• _TASK GOAL_
Write out the text below about the Conference of Great Lakes and St. Lawrence Governors and Premiers in full, with every word and line unchanged.

• _TEXT PASSAGE_
Segment Open

Conference of Great Lakes St. Lawrence Governors and Premiers
- Logo of the organization
- Abbreviation: GSGP
- Formation: 1983
- Type: Non-governmental organization
- Headquarters: Chicago, Illinois
- Region served: Great Lakes Region and Saint Lawrence River Valley
- Chair: Gov. Gretchen Whitmer
- Website: www.gsgp.org

= Great Lakes and St. Lawrence Governors and Premiers =

The Conference of Great Lakes and St. Lawrence Governors and Premiers (GSGP) is a North American intergovernmental organization led by the governing chief executives of the Canadian provinces of Ontario and Québec and the US states of Illinois, Indiana, Michigan, Minnesota, New York, Ohio, Pennsylvania, and Wisconsin. Through the organization, they seek to grow the region's economy and protect the Great Lakes. The organization began in 1983 as the Council of Great Lakes Governors to encourage and facilitate environmentally responsible economic development. The council now serves as secretariat to the governors’ Compact Council and the governor and premiers’ Regional Body.

==History==
The Conference of Great Lakes and St. Lawrence Governors and Premiers is an organization of the chief executives from Illinois, Indiana, Michigan, Minnesota, New York, Ohio, Ontario, Pennsylvania, Québec, and Wisconsin. Through the organization, the governors and premiers seek to expand the regional $6 trillion economy and protect the world's largest system of surface fresh water. The Conference builds upon over 30 years of work by the United States' Council of Great Lakes Governors to encourage and facilitate environmentally responsible economic development.

Segment Closed

• _LISTED RECORDS_
Segment Open

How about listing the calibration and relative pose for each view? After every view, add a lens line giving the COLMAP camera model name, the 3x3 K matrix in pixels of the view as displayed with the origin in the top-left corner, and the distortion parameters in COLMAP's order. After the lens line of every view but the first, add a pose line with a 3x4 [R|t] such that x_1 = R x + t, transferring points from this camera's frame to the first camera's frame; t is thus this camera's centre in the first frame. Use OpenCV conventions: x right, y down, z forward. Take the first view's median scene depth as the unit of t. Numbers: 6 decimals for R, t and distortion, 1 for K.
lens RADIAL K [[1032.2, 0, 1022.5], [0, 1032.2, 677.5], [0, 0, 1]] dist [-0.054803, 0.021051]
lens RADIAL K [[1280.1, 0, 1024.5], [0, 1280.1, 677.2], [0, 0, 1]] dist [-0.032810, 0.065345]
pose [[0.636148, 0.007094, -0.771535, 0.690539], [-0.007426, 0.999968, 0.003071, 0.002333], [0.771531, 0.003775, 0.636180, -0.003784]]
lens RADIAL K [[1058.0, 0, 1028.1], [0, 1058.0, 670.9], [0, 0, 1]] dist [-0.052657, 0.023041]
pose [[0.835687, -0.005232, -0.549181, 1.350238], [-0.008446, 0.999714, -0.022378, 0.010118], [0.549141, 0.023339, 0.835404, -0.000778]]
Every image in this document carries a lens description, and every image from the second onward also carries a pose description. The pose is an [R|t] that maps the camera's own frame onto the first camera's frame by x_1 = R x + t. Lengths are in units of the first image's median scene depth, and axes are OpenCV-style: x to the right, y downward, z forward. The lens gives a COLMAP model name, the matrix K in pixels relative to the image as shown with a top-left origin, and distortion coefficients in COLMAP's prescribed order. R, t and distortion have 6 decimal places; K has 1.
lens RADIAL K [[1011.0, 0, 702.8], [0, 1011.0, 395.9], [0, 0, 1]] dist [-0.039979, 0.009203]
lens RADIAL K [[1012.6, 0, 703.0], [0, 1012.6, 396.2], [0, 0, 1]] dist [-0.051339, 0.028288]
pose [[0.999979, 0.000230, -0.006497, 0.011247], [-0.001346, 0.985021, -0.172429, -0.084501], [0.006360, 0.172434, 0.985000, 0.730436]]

Segment Closed

• _ANSWER_
Conference of Great Lakes St. Lawrence Governors and Premiers
- Logo of the organization
- Abbreviation: GSGP
- Formation: 1983
- Type: Non-governmental organization
- Headquarters: Chicago, Illinois
- Region served: Great Lakes Region and Saint Lawrence River Valley
- Chair: Gov. Gretchen Whitmer
- Website: www.gsgp.org

= Great Lakes and St. Lawrence Governors and Premiers =

The Conference of Great Lakes and St. Lawrence Governors and Premiers (GSGP) is a North American intergovernmental organization led by the governing chief executives of the Canadian provinces of Ontario and Québec and the US states of Illinois, Indiana, Michigan, Minnesota, New York, Ohio, Pennsylvania, and Wisconsin. Through the organization, they seek to grow the region's economy and protect the Great Lakes. The organization began in 1983 as the Council of Great Lakes Governors to encourage and facilitate environmentally responsible economic development. The council now serves as secretariat to the governors’ Compact Council and the governor and premiers’ Regional Body.

==History==
The Conference of Great Lakes and St. Lawrence Governors and Premiers is an organization of the chief executives from Illinois, Indiana, Michigan, Minnesota, New York, Ohio, Ontario, Pennsylvania, Québec, and Wisconsin. Through the organization, the governors and premiers seek to expand the regional $6 trillion economy and protect the world's largest system of surface fresh water. The Conference builds upon over 30 years of work by the United States' Council of Great Lakes Governors to encourage and facilitate environmentally responsible economic development.